Short version
After retrying, queries hang on status FINISHING for five minutes.
Long version
The following is an extract from the values.yaml
that we are using for version 0.17.0 of the Trino chart (see fault-tolerant execution):
image:
tag: 423
additionalConfigProperties:
- retry-policy=QUERY
- query.remote-task.max-error-duration=1s
As the value of tag
indicates, we are using release 423 of Trino.
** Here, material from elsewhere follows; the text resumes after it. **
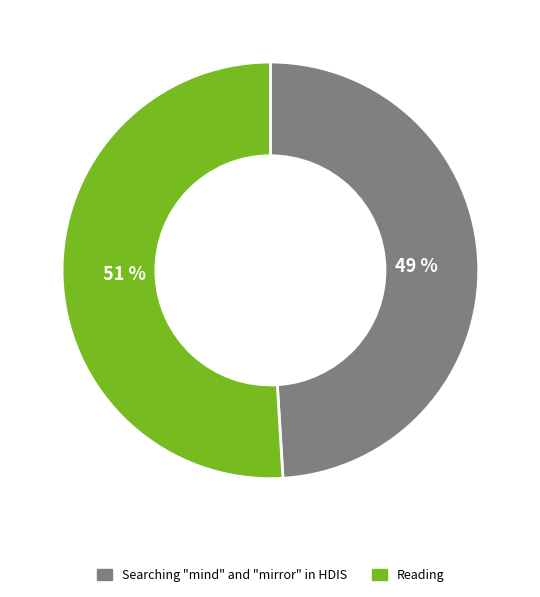

Which slice is the smallest?

Searching "mind" and "mirror" in HDIS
I start some queries and then manually delete some pods. After the amount of time set by query.remote-task.max-error-duration
(in this case one second, but I have tried different values), the statuses of queries change to BLOCKED, a few seconds pass, the queries resume (status is RUNNING), some more time passes and then the statuses reach FINISHING. So far so good. But this is where it gets a little strange: The statuses stay on FINISHING until five minutes (300 seconds) after the statuses changed to BLOCKED. I’ve tried it several times with lots of different queries and it consistently follows this behaviour, so it must be a config setting, but I don’t know which one. I have tried changing the value of query.client.timeout
(see docs), since this is the only one I could find with a default value of 5 minutes, but it made no difference.
The time spent on status FINISHING just seems like wasted time to me and so I would like to get to the bottom of this issue.